"Bossi hat ein Anwaltsgenre begründet"

Juristische Fragen

Foto: Rolf Zoellner

Wenn wir uns in der Einschätzung juristischer Fragen unsicher sind, rufen wir immer Christian Rath an. Heute zum letzten Mal in diesem Jahr.

1Uli Hoeneß hat vorzeitige Haftentlassung beantragt. Käme er im März frei, hätte er nur die Hälfte seiner Haftstrafe verbüßt. Will er einen Promi-Bonus?

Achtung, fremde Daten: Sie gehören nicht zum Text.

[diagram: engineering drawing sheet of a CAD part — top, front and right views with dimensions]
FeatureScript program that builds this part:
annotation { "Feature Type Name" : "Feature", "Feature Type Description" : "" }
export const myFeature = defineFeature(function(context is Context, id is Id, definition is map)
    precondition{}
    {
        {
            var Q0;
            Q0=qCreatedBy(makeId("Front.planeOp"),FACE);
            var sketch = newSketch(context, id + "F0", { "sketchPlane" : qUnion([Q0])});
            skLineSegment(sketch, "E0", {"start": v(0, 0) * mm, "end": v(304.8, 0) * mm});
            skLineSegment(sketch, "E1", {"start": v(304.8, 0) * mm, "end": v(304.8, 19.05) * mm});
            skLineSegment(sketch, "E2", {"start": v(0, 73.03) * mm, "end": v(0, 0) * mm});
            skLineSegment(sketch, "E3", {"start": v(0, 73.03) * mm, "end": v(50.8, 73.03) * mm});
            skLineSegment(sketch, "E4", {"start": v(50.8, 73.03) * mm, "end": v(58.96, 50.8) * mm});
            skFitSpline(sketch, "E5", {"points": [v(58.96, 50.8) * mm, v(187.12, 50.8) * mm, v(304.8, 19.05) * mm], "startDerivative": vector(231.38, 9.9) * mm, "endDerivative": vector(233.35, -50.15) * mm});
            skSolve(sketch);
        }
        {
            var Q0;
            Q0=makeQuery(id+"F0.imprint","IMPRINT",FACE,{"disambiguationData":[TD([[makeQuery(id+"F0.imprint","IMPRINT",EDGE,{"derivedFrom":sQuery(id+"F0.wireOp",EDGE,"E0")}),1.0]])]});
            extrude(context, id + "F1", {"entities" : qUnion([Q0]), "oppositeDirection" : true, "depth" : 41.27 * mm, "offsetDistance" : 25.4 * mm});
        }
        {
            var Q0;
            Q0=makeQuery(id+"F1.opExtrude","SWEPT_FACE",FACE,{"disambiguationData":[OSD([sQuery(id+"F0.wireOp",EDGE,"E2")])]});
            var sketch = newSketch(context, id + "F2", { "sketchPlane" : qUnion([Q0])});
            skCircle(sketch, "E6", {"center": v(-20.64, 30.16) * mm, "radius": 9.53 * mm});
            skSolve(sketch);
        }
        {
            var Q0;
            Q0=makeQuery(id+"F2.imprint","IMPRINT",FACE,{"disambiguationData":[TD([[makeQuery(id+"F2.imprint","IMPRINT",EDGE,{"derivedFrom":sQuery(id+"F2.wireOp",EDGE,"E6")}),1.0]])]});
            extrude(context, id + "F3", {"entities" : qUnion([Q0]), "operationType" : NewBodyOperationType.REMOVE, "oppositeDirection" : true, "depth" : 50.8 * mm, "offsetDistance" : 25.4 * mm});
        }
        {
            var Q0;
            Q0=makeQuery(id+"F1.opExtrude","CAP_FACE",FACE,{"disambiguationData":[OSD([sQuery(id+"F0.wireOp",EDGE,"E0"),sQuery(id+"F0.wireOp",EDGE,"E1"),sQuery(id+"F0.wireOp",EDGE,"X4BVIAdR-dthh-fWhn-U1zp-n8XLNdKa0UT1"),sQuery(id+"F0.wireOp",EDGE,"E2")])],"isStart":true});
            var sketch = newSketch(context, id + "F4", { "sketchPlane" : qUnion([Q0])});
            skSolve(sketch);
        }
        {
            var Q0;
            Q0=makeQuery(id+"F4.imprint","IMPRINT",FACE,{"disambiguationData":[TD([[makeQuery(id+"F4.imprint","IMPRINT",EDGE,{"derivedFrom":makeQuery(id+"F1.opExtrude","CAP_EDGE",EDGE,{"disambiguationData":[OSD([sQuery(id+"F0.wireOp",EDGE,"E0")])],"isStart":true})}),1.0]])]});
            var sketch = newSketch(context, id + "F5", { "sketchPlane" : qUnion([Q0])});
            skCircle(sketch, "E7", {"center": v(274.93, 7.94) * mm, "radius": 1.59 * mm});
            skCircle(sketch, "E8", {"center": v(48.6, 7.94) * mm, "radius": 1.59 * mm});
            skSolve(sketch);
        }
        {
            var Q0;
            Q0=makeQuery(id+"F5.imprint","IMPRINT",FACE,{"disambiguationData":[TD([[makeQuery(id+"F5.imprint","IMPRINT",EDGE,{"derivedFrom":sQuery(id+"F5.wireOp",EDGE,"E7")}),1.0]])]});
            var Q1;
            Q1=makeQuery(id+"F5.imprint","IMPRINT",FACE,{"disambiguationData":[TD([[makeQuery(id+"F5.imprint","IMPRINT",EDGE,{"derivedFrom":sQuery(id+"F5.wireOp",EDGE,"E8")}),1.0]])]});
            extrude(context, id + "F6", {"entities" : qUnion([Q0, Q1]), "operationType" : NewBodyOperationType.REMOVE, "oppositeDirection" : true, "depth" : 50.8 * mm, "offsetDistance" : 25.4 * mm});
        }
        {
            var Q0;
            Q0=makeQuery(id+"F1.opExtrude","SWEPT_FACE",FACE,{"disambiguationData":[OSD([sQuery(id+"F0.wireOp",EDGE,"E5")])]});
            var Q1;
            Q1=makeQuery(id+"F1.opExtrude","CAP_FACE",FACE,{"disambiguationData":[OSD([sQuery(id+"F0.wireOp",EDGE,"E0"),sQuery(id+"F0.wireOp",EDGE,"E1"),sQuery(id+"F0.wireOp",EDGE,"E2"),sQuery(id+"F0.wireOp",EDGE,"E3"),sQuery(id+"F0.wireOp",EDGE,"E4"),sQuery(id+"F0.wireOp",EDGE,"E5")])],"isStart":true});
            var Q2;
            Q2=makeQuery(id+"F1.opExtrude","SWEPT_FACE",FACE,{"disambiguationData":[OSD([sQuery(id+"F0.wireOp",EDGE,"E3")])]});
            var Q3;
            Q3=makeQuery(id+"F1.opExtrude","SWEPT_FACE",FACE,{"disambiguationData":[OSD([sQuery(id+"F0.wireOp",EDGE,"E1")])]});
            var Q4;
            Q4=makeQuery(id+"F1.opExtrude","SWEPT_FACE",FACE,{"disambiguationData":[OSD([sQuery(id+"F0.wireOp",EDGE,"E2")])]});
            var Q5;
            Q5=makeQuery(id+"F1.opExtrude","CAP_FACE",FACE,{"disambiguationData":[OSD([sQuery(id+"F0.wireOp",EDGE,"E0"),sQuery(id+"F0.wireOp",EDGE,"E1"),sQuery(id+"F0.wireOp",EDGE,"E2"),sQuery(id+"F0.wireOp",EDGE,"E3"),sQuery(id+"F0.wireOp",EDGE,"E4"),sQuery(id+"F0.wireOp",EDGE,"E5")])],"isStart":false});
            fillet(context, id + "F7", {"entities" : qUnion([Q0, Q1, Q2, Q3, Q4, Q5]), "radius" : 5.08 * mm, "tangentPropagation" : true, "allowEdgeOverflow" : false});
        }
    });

Normalerweise werden Haftstrafen erst nach zwei Drittel der Zeit zur Bewährung ausgesetzt. Die Aussetzung nach der Hälfte ist selten – vor allem bei Straftätern, die zu Strafen über zwei Jahren verurteilt wurden. Hoeneß erhielt dreieinhalb Jahre wegen Steuerhinterziehung. Allerdings hat er auch eine sehr gute Sozialprognose.

2Der Münchner Staranwalt Rolf Bossi hat Prominente wie Romy Schneider vertreten. Am Mittwoch ist er im Alter von 92 Jahren gestorben. Was bleibt?

Bossi hat in Deutschland wohl das Genre des Staranwalts begründet. Aber er war schon sehr lange nur noch eine Legende, seine Nachwirkung ist eher gering.

3Polens neue Regierung hat das Verfassungsgericht neu organisiert. Ein Staatsstreich?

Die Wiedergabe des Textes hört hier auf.